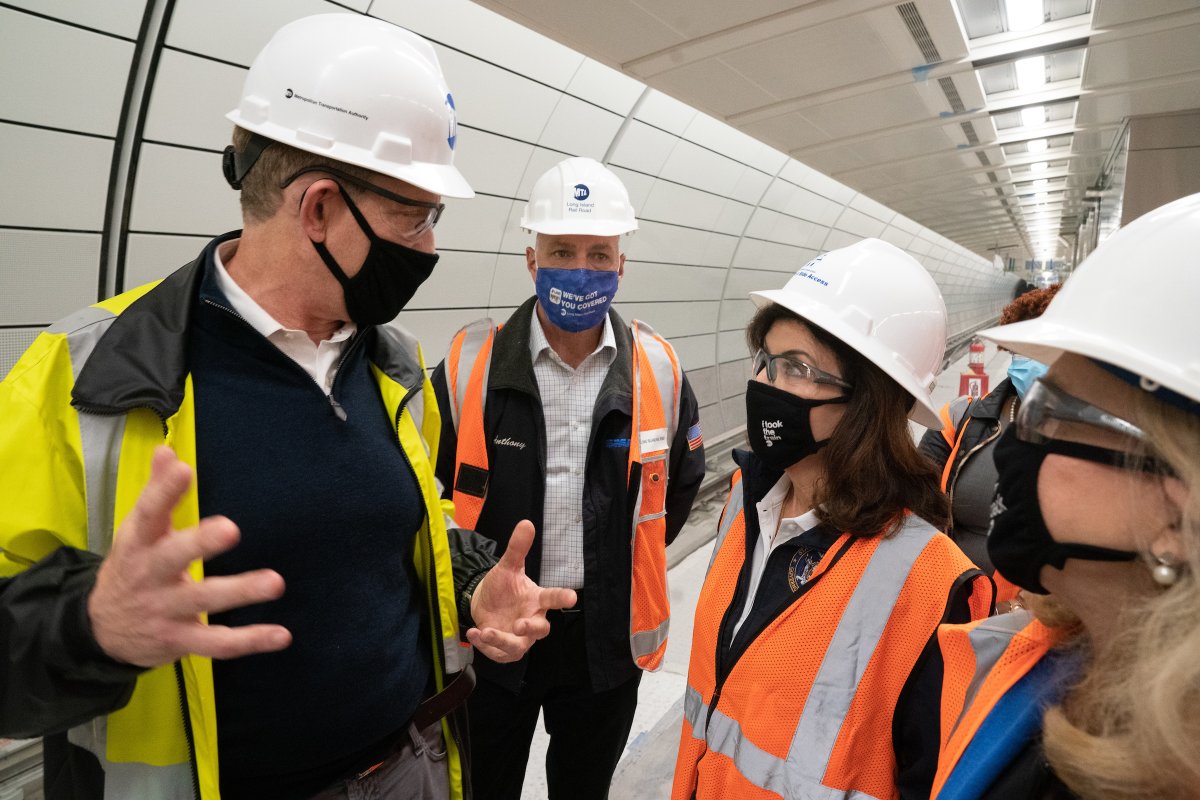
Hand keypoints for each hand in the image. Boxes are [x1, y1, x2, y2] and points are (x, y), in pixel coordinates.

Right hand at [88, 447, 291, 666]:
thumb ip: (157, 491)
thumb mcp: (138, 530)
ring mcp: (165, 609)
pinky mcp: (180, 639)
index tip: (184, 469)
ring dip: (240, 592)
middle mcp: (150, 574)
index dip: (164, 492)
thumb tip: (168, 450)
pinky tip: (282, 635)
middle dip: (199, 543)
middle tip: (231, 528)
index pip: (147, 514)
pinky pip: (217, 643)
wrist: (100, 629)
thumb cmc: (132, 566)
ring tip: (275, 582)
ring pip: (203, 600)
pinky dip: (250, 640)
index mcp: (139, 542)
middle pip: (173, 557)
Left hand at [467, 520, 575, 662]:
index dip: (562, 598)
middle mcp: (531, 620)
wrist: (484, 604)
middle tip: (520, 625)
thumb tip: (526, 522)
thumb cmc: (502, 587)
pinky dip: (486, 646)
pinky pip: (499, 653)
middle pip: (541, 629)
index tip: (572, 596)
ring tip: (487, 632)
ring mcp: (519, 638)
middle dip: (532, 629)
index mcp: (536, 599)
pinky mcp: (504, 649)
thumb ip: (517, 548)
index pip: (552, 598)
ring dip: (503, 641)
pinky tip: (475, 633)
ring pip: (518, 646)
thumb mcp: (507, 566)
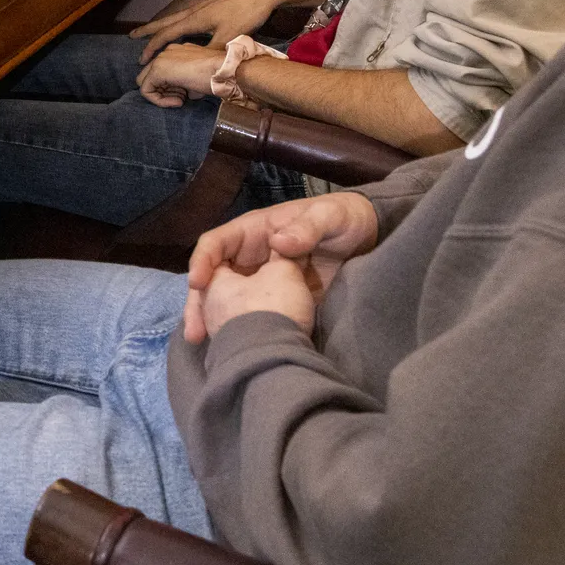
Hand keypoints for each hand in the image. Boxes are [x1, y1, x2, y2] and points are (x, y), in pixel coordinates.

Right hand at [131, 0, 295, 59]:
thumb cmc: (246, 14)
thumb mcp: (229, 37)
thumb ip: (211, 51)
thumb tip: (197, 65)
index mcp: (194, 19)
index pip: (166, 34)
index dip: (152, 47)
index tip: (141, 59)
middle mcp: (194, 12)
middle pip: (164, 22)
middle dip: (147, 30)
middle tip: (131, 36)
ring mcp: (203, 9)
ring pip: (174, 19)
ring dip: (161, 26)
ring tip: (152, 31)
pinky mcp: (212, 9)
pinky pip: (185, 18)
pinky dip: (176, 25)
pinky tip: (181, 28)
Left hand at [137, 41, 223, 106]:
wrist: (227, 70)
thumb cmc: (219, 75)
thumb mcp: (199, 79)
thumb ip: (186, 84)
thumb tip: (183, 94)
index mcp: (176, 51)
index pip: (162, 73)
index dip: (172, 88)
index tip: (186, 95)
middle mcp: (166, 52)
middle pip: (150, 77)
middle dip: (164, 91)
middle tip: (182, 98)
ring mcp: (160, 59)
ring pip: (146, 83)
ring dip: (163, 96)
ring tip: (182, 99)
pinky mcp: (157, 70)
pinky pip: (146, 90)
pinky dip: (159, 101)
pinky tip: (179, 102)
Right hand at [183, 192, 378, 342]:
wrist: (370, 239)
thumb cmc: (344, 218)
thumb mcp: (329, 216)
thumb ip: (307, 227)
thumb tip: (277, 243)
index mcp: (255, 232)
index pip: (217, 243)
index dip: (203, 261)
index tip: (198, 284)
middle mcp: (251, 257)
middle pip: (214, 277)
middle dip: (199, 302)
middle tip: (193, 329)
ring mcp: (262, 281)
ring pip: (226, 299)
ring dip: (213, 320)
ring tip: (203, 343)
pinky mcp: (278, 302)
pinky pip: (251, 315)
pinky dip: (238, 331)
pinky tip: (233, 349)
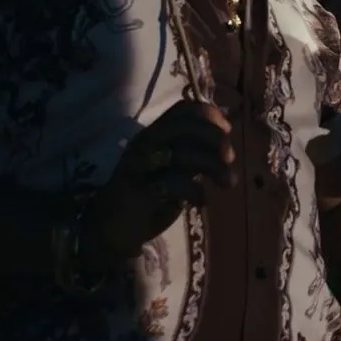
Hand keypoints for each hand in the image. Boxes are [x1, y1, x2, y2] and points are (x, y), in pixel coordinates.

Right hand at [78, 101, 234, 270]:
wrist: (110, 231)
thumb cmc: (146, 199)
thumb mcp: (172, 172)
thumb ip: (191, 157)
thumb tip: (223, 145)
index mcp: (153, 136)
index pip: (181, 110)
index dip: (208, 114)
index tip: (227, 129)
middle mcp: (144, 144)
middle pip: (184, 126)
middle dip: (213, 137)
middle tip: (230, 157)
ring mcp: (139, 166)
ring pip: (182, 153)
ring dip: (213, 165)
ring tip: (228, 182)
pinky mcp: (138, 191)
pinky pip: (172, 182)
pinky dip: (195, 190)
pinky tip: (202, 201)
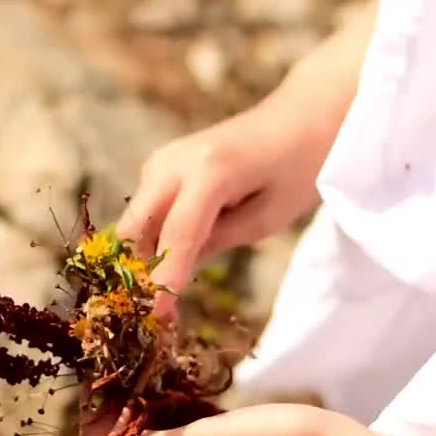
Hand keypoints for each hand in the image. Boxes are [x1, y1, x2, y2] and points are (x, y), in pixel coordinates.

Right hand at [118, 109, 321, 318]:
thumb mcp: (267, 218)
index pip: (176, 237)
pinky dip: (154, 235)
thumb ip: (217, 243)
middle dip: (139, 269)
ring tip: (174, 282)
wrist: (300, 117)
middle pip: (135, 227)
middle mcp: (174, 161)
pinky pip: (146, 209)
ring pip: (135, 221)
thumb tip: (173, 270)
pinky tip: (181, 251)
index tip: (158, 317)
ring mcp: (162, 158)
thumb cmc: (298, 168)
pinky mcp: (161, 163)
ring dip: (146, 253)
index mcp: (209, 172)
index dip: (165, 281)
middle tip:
___
- **Exercise goal**
Print nothing except the lines above from the one containing "index mcp: (536, 599)" down to the one containing "ring dip: (161, 26)", both included, exactly as written and free of pictures.

- **Exercise result**
index mcp: (536, 599)
pinky mcp: (504, 649)
thumb ip: (517, 548)
index pip: (552, 598)
ring dip: (503, 641)
pinky tip: (475, 633)
ring pip: (518, 646)
thumb mcp: (507, 566)
Hand keypoints for each hand in the image. Boxes are [x1, y1, x2, y2] and points are (x, y), in pixel coordinates.

Right hand at [131, 0, 295, 59]:
thumb cmc: (246, 14)
thumb mcp: (229, 37)
thumb ip: (211, 51)
thumb tip: (197, 65)
index mcp: (194, 19)
index pip: (166, 34)
index dip: (152, 47)
index tip: (141, 59)
middle mcp: (194, 12)
middle pip: (164, 22)
middle dip: (147, 30)
middle tip: (131, 36)
ring mcp: (203, 9)
ring pip: (174, 19)
ring dip: (161, 26)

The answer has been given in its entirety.